Resulta un desafío revisitar a guras literarias clave del siglo XX desde los parámetros culturales dominantes del presente. Un tiempo veloz que requiere escritura y presencia, una trama que exige a los artistas ser activos gestores de su propia obra.
Estas condiciones los obligan a perseguir de manera incansable habitar en las esferas sociales, movimientos que articulan lo que podría entenderse como un tipo de profesionalización literaria, lo que, desde mi perspectiva, oprime el oficio liberador de la escritura. No se trata desde luego de renegar de este tiempo, ya sabemos que cada época construye sus parámetros y sus signos dominantes, sino de leerlo. La centralidad de los sistemas sociopolíticos hoy radica en el imperio del mercado (y de la deuda) promovido por el neoliberalismo. Hay que considerar que los sistemas son formas que se replican en todas sus áreas y desde luego la literatura no está fuera de sus normativas. La agencia funciona como un imperativo para generar zonas de inscripción cultural. Ese esfuerzo descansa en los autores y sus aptitudes, en sus conexiones, difiriendo la escritura misma como centro o como tensión.

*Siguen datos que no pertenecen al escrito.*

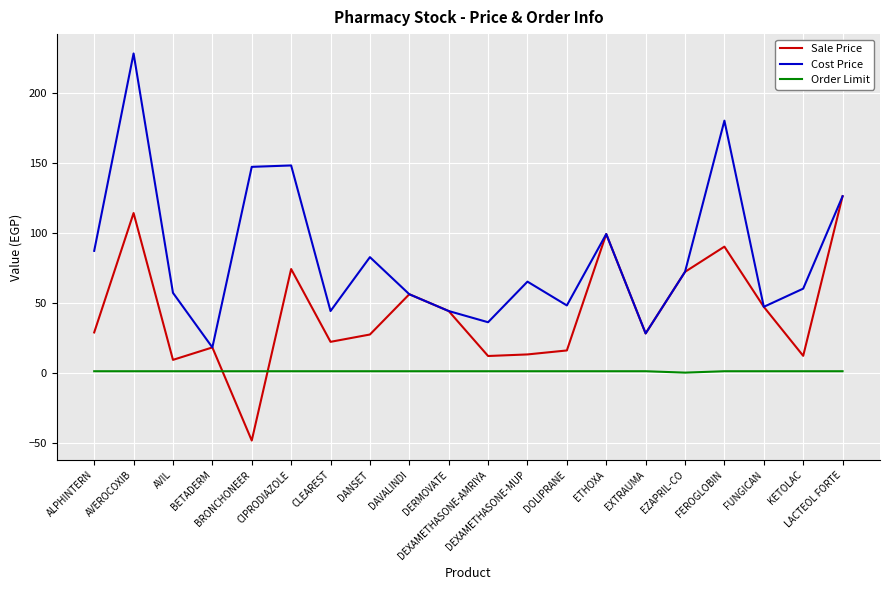

Which series changed the most between EZAPRIL-CO and FEROGLOBIN?

Cost Price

Pensar hoy a Alejandra Pizarnik implica desplazarse hacia un resquicio perdido del siglo XX, viajar a un territorio otro, singular. Habría que pensarla desde el “aura” tal como la define Walter Benjamin cuando afirma: “La aparición de una lejanía por cercana que pueda hallarse”. Esa esfera de lo inasible fue el espacio en el que transcurrió la poeta.

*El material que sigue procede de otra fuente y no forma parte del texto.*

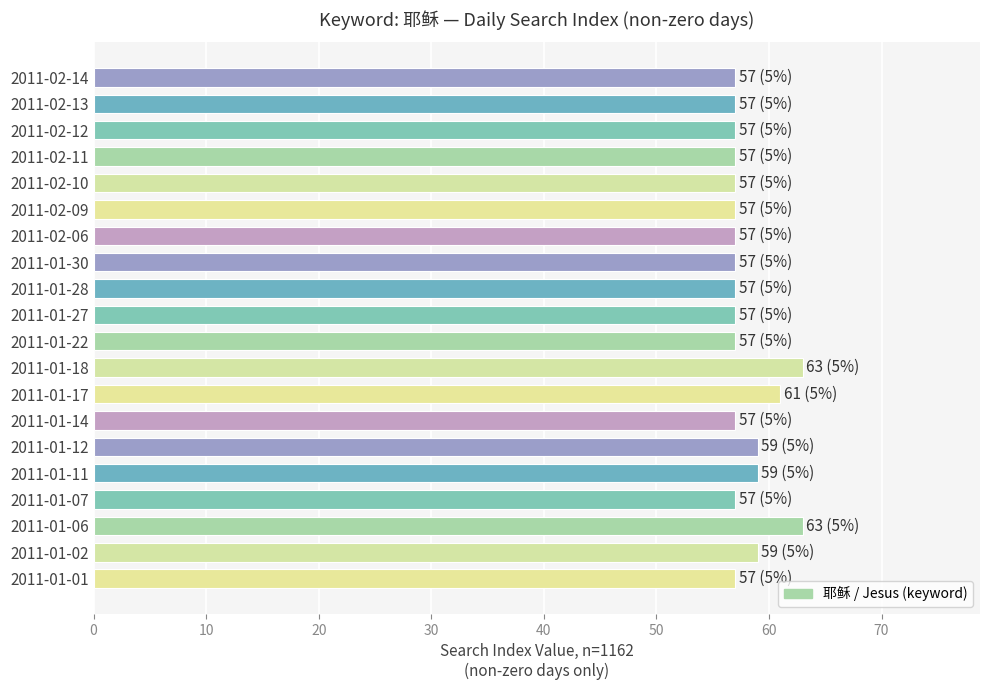

How many series are shown in this chart?

1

Ella buscó su letra hasta encontrarla. Desde la poesía como sede primordial, transitó diversos géneros literarios que abarcaron la dramaturgia o la novela. Entendió la escritura como un territorio que requería de la búsqueda de una letra, siempre estética, que proliferara imágenes.
Fue el poder desplegado en su escritura lo que generó y expandió el mito en torno a su figura. Una mitología que rodea a una serie de figuras que produjeron signos literarios provistos de una exactitud depositada en la extensión de una escritura fundada en la capacidad simbólica y material, a la vez, de construir sentido. La densidad y la ligereza. La certidumbre.
La excelencia de esa escritura fue la que convirtió su vida en un relato que hoy forma parte de su producción literaria. A la poeta la habitó una forma de fragilidad que ingresó al espacio público cultural como un texto literario más. De esa manera se organizó parcialmente una relación obra-vida, que podría ser considerada desde un punto de vista, en parte, reduccionista. No se trata de discutir los tejidos narrativos míticos que rodean la vida de autoras y autores porque sus biografías o las leyendas biográficas incrementan el campo. Más aún, hasta parte importante del siglo XX, la figura del artista o de la artista requería de aristas singulares que contribuían a ensalzar su prestigio.
“Los malditos” se erigió como una categoría adjudicada a la creación y, en algunos casos, una forma de requisito que bordeaba lo sublime. La irreverencia frente a los mandatos o la franca trasgresión operó de un modo complejo, dual, en el sentido de que esas subversiones eran exaltadas por las leyendas pero, a su vez, funcionaban como pedagogías para alertar sobre formas de vidas dramáticas que conducían a abismos vitales.
Más allá del halo romántico, pienso que la unión lineal obra-vida puede debilitar la obra en la medida que la cerca y la define por circunstancias, en cierto modo, incompatibles. Mientras la vida es flujo, pasado, la escritura es una forma paradójica de petrificación que porta la permanencia del presente, activada por el ojo que lee en cada una de las épocas.
Alejandra Pizarnik abordó de manera recurrente imágenes ligadas a la desesperanza, a la soledad, a la inevitable muerte. “explicar con palabras de este mundo/ que partió de mí un barco llevándome”. Este poema extraordinario contiene su muerte, mi muerte y la de todos nosotros.